Le 31 mars 297, l’empereur Dioclétien publie à Alexandrie un rescrit qui proscrit la doctrine manichéenne. Cette condamnation s’inscrit dans une série de mesures répressives prises par l’empereur, incluant également l’interdiction de l’alchimie la même année.
Le manichéisme, fondé par Mani au IIIe siècle dans l’Empire perse, est une religion dualiste qui divise le monde en deux entités fondamentales : les Ténèbres, gouvernées par Satan, et la Lumière, gouvernée par Dieu. Cette vision radicale s’applique au monde des idées où un acte est soit bon, soit mauvais, sans nuance intermédiaire. La doctrine manichéenne divise également le temps en trois phases : le moment antérieur (séparation parfaite entre Lumière et Ténèbres), le moment médian (mélange instable des deux principes) et le moment postérieur (retour à l’état de séparation originel).
La communauté manichéenne est structurée en deux classes distinctes : les élus, qui pratiquent le célibat et le végétarisme, et les auditeurs, qui servent les élus et peuvent se marier. Cette hiérarchie religieuse est très élaborée, avec différents niveaux d’autorité allant du Guide unique aux simples laïcs. En 297, le manichéisme est déjà répandu dans l’Empire romain, notamment en Égypte et en Afrique romaine, malgré la mort de son fondateur en 276 ou 277.
Dioclétien interdit le manichéisme pour deux raisons principales : son caractère novateur, opposé au culte romain traditionnel, et son origine persane, provenant des ennemis de Rome.
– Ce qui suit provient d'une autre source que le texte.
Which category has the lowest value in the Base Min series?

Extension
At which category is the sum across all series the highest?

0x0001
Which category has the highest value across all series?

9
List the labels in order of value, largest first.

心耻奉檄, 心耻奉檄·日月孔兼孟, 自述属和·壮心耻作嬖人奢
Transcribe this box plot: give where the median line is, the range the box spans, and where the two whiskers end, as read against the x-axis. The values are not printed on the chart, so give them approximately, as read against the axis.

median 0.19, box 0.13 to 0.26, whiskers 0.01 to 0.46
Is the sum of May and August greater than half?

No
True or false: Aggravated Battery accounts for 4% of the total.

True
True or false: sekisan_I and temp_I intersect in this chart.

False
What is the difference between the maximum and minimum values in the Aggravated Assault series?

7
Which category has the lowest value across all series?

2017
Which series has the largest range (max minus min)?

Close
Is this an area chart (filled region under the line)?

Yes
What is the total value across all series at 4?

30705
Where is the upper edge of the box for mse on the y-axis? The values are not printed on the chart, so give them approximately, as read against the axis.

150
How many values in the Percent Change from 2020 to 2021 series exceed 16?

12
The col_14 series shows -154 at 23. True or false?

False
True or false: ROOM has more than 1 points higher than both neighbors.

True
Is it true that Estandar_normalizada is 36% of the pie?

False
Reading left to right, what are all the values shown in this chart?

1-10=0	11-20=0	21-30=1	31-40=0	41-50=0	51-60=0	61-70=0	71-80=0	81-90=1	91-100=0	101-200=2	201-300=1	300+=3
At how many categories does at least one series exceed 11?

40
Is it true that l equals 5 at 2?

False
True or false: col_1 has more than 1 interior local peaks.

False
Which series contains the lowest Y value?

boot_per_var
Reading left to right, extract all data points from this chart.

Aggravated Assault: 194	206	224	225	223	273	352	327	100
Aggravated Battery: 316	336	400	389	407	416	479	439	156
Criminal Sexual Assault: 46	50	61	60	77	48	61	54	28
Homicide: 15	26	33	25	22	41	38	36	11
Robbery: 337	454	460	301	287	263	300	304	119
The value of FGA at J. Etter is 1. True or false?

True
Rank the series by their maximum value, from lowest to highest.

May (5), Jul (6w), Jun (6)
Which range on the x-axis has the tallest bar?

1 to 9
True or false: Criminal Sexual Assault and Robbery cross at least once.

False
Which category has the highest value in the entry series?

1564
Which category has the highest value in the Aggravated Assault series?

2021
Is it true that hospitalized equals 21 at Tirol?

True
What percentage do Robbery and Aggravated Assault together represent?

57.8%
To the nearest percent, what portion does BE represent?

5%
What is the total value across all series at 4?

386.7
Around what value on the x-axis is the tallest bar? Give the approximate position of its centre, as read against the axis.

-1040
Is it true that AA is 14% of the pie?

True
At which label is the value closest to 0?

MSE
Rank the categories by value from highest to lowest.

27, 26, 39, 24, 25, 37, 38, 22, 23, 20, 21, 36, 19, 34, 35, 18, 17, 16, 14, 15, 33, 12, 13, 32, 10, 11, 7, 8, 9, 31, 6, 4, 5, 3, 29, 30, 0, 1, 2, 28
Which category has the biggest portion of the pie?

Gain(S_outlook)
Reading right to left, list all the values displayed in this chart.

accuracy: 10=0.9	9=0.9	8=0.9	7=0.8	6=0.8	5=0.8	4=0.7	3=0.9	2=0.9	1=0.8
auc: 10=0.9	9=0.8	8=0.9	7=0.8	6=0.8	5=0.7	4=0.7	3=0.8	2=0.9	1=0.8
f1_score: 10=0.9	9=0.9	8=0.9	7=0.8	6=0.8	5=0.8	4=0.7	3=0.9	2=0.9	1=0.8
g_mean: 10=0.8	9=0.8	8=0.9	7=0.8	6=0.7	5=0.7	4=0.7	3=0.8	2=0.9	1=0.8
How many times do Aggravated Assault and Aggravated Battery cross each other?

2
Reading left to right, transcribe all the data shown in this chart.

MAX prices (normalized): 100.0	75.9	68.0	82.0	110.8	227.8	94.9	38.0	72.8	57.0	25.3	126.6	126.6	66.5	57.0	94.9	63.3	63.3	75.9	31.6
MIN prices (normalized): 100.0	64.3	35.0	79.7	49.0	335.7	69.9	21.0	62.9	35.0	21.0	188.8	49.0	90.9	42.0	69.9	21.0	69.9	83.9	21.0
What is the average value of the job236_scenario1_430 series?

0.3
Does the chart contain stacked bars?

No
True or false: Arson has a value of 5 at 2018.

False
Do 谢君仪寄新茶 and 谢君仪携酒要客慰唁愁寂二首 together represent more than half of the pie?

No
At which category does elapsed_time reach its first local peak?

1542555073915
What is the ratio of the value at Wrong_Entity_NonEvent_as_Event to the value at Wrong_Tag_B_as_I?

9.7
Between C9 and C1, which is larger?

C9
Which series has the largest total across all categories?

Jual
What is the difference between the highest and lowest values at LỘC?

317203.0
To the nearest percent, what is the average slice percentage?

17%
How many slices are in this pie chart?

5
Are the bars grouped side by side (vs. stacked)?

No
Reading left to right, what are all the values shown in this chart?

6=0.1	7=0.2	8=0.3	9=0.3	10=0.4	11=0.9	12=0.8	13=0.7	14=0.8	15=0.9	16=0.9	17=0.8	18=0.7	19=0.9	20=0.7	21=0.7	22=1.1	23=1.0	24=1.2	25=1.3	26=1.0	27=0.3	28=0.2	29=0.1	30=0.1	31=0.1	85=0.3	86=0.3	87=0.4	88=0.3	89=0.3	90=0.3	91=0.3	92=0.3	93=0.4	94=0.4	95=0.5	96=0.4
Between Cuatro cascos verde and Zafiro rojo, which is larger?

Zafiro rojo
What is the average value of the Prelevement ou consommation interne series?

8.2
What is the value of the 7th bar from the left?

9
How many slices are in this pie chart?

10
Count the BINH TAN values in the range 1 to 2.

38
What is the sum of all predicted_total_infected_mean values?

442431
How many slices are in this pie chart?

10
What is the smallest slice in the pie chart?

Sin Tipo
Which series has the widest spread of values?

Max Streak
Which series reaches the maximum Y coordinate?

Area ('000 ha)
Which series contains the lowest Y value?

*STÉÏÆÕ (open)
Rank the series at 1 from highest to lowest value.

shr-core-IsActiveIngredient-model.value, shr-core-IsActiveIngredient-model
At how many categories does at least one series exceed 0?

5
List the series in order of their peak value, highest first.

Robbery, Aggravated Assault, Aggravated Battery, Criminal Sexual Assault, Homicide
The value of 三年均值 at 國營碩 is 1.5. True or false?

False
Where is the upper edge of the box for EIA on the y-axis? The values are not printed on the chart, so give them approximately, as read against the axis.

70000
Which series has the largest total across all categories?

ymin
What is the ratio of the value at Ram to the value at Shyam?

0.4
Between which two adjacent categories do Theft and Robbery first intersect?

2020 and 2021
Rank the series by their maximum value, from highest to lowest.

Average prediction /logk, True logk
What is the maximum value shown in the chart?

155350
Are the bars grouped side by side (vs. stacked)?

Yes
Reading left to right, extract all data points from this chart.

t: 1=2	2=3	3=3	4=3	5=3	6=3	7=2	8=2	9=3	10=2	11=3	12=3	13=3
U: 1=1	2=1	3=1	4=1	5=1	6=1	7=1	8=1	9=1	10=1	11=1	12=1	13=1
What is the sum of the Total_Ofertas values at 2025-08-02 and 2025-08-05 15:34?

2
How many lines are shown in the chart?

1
L’édit de Dioclétien contre les manichéens prévoit des sanctions particulièrement sévères, incluant la condamnation aux travaux forcés et la peine de mort pour les adeptes de cette religion.
Cette répression s’inscrit dans une période où l’empereur cherche à renforcer la cohésion de l’Empire autour des valeurs romaines traditionnelles. La même année, Dioclétien commence à exiger des fonctionnaires et des soldats qu’ils fassent des sacrifices aux dieux, préparant ainsi le terrain pour les mesures plus radicales qui seront prises quelques années plus tard.
La persécution du manichéisme par Dioclétien en 297 est suivie par la Grande Persécution contre les chrétiens, qui débute officiellement fin 302-début 303. Cette répression contre les chrétiens, considérée comme la plus vaste et la plus brutale de l’histoire romaine, se déroule en plusieurs phases avec la promulgation de quatre édits de plus en plus sévères.
Le premier édit, publié le 24 février 303, ordonne la destruction des églises et des livres saints, interdit les assemblées chrétiennes, et dégrade ou prive de liberté les chrétiens. Les édits suivants durcissent progressivement les mesures, jusqu’à l’édit de début 304 qui prescrit un sacrifice général dans tout l’Empire, sous peine de mort ou de condamnation aux travaux forcés.
Cette persécution est motivée par plusieurs facteurs, notamment la conviction des empereurs que le refus chrétien de reconnaître les dieux traditionnels menace la paix et la prospérité de l’Empire. Elle prend fin en 311 avec l’édit de tolérance de Galère, puis définitivement en 313 avec l’édit de Milan qui établit la liberté de culte dans l’Empire romain.
Aujourd’hui, le terme « manichéen » a évolué au-delà de son sens religieux originel. Dans le langage courant, est qualifiée de manichéenne une vision qui sépare, sans nuance, le bien et le mal. Ce qualificatif désigne une manière de voir ou de juger simplificatrice, qui présente une pensée ou une action sans nuances, voire simpliste.
Le terme est souvent employé de façon critique pour désigner une rhétorique dualiste qui ne reconnaît que deux possibilités opposées, une vision du monde où tout doit être catégorisé soit comme bon, soit comme mauvais. Les antonymes du terme manichéen sont notamment « pluraliste » et « nuancé », ce qui souligne bien que le reproche principal fait à la pensée manichéenne contemporaine est son refus de la complexité et des positions intermédiaires.
Cette évolution sémantique représente une simplification de la doctrine religieuse originelle, qui comportait en réalité une cosmologie et une philosophie beaucoup plus élaborées.